■ Given passage ■
= = = = = = =

I've not tested it, but I definitely read that somewhere when I was trying to do something fiddly with an ajax application a few years ago.
Google suggested #! being used to denote an AJAX page state for indexing purposes, but I haven't heard anything about that since the thread here and if I remember correctly the w3c states information after the # symbol should be ignored by robots...
I'll let you do the research on the preceding or maybe someone else can chime in with the links if they have them handy, but the short of it is:
Sounds like either a bad plan or a really really bad plan depending on how much content is flash and how many URLs are effected by the # symbol...
You can't even get most compliant user-agents to send the information after the # to the server, and if you can the server does not handle them (in most cases I've heard of or tested) as part of the URL, so you can't even redirect them.
I tried to redirect URLs with a # symbol for about an hour and a half one night and could even detect it in the URL using Safari as the browser, and mod_rewrite is one of my 'things', so I would definitely advise against the idea of using them rather than a /. I'm not sure on Windows handling of them, but the short version again is IMO: It's a BAD idea.
I wondered if the rel=canonical tag would be of use (I know this isn't what it was intended for) and I've set up a few tests using that.
If I understand correctly, it boils down to this:
Google and other UAs expect the # to be a location on a page whose content they have already indexed. They expect no further content that they don't already know of to be associated with the #, so it will not be indexed.

= = = = = = =

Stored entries
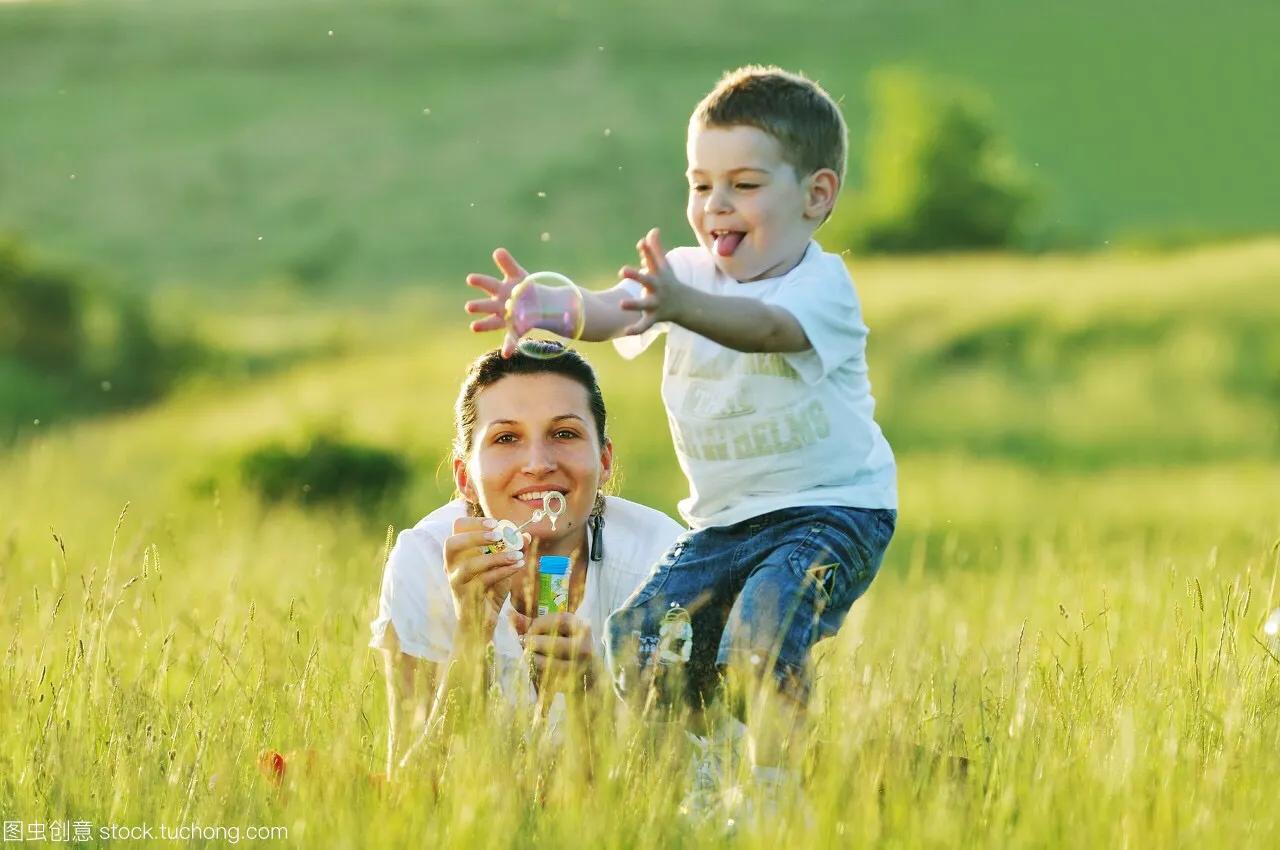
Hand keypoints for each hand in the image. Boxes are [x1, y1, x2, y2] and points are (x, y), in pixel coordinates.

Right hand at [444, 517, 525, 635]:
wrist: (481, 623)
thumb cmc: (489, 591)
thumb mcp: (502, 568)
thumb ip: (513, 551)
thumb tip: (526, 535)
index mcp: (458, 554)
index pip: (456, 529)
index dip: (474, 523)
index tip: (495, 523)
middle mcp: (451, 566)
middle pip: (452, 544)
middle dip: (475, 536)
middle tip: (499, 535)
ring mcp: (456, 582)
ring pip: (469, 565)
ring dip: (496, 557)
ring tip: (518, 556)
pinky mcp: (465, 597)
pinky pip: (482, 581)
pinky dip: (502, 572)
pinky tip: (518, 567)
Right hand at [465, 248, 527, 357]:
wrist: (540, 304)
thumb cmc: (524, 288)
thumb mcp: (518, 275)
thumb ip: (508, 264)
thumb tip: (497, 251)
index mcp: (499, 290)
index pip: (488, 284)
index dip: (480, 281)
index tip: (470, 279)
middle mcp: (498, 305)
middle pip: (487, 305)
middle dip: (479, 305)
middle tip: (469, 306)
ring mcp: (505, 318)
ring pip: (492, 322)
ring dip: (484, 324)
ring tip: (473, 327)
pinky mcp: (514, 330)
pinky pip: (511, 339)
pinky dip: (509, 346)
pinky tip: (506, 354)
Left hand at [509, 610, 597, 690]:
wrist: (588, 674)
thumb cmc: (566, 646)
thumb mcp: (555, 631)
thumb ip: (532, 623)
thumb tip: (509, 614)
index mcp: (581, 627)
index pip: (558, 620)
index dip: (539, 625)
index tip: (528, 630)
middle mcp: (584, 645)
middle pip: (554, 643)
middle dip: (535, 643)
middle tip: (524, 643)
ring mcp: (580, 666)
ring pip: (551, 663)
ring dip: (535, 659)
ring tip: (527, 656)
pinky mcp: (573, 682)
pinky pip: (550, 678)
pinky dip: (539, 673)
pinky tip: (535, 669)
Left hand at [618, 228, 692, 335]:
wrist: (686, 305)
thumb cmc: (669, 282)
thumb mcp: (663, 266)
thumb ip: (655, 249)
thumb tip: (653, 230)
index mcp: (658, 275)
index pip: (653, 260)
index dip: (647, 251)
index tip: (641, 242)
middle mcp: (658, 288)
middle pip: (647, 281)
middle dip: (636, 276)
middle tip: (622, 271)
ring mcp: (656, 303)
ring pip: (645, 305)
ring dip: (634, 304)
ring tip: (621, 304)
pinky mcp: (654, 318)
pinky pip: (645, 325)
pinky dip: (636, 329)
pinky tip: (625, 332)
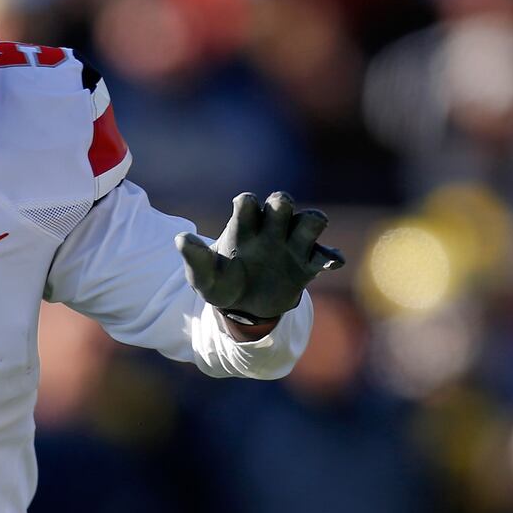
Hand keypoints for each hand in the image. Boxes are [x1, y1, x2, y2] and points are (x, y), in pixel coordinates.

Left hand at [175, 191, 344, 326]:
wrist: (243, 310)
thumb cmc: (222, 285)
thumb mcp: (204, 278)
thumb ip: (196, 259)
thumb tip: (180, 239)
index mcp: (244, 227)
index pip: (248, 202)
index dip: (247, 203)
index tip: (243, 209)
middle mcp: (270, 230)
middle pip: (282, 202)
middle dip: (281, 203)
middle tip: (277, 214)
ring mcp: (291, 246)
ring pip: (311, 220)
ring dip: (311, 223)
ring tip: (304, 237)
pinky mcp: (307, 266)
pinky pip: (326, 255)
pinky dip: (331, 256)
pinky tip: (331, 261)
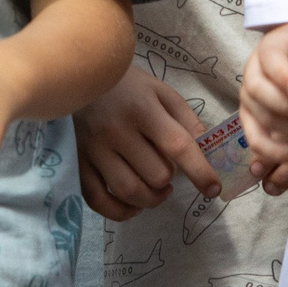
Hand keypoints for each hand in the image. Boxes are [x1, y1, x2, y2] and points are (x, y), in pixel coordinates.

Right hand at [76, 66, 218, 219]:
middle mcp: (116, 130)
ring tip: (156, 191)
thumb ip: (187, 121)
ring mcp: (93, 148)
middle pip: (156, 174)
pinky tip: (132, 206)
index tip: (213, 189)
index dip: (200, 172)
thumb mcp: (161, 92)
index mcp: (142, 109)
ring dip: (151, 199)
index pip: (178, 147)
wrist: (74, 75)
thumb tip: (208, 154)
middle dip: (169, 180)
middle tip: (166, 170)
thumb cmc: (125, 86)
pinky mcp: (76, 161)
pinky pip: (97, 199)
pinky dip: (119, 211)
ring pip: (130, 191)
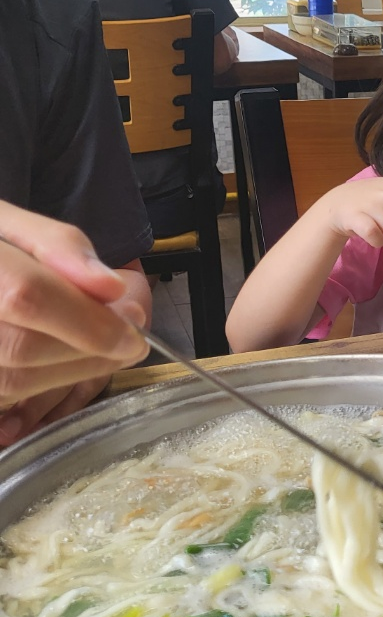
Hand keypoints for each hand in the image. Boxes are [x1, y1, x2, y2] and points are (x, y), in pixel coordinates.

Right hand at [0, 203, 147, 442]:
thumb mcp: (4, 219)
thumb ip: (57, 244)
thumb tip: (110, 286)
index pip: (26, 297)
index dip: (87, 320)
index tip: (136, 328)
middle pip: (23, 348)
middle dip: (89, 350)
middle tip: (131, 340)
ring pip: (14, 381)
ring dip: (72, 372)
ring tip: (105, 350)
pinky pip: (5, 398)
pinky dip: (43, 385)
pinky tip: (64, 363)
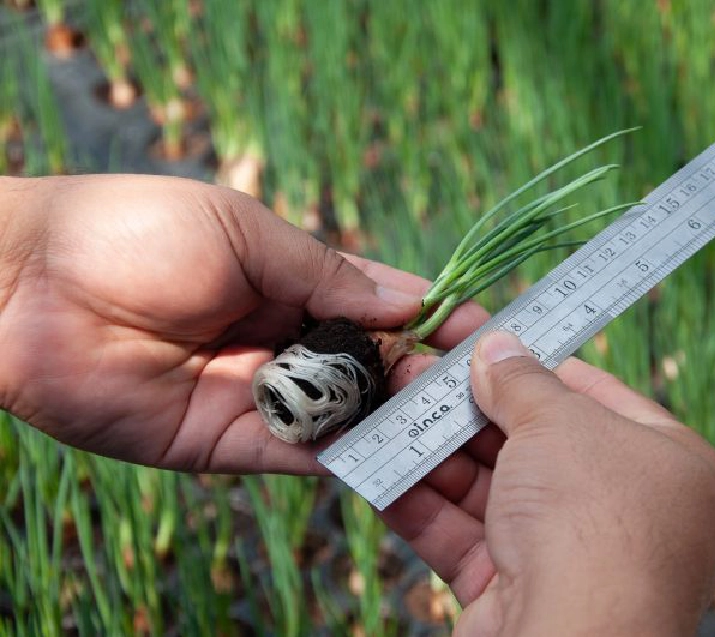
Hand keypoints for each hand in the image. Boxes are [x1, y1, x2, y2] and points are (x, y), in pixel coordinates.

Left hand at [0, 174, 485, 473]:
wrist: (26, 287)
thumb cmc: (134, 232)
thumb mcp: (244, 232)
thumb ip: (325, 272)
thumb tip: (409, 300)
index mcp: (290, 282)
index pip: (376, 308)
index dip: (428, 319)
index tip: (481, 330)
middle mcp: (283, 341)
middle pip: (369, 367)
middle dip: (420, 376)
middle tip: (473, 389)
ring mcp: (257, 396)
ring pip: (342, 416)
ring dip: (391, 420)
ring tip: (444, 424)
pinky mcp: (225, 445)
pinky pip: (296, 456)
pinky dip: (341, 457)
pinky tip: (386, 453)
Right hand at [381, 331, 714, 636]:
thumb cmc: (592, 520)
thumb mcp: (561, 424)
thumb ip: (522, 382)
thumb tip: (497, 348)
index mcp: (672, 466)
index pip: (597, 397)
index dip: (535, 364)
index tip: (482, 338)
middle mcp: (628, 513)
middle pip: (536, 442)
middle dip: (468, 405)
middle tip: (414, 365)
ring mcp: (571, 558)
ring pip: (493, 489)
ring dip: (435, 448)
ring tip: (385, 402)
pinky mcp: (518, 596)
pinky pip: (468, 538)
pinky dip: (423, 504)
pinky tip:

= = = = = = =

■ Parts of the exercise ■
1) Duplicate the portion of the forum thread on hash symbols in URLs that opens with the words containing "I've not tested" and closes with "ignored by robots...".
2) Which browsers, operating systems, and server modules does the forum thread on hash symbols in URLs name? List every one.
3) Carry the forum thread on hash symbols in URLs further from the point where it stops.

■ Numbered answers ■
1)
I've not tested it, but I definitely read that somewhere when I was trying to do something fiddly with an ajax application a few years ago.
Google suggested #! being used to denote an AJAX page state for indexing purposes, but I haven't heard anything about that since the thread here and if I remember correctly the w3c states information after the # symbol should be ignored by robots...

2) Safari, Windows, mod_rewrite

3)
Even worse than I thought then!
I wondered if the rel=canonical tag would be of use (I know this isn't what it was intended for) and I've set up a few tests using that.
IMO Not a bit.
I think you should tell the person you would like to follow web standards on the site and # is a named anchor indicator which can be used to change an AJAX page state (and possibly flash by flash), but using it as a substitute for a / is not one of it's uses... Like downhiller80 said again, but in other words: Why not use some other character (any other character) on the keyboard would probably be better to use, except maybe a couple... But - _ = + ? ~ . , are all options.
If your category/subcategories are numbers you could even use a letter - I have a site that has pages like /100x200x300/ when I want it to show a comparison between those three IDs. I don't recall why I chose not to use a comma, but I know I had a good reason at the time, hmm...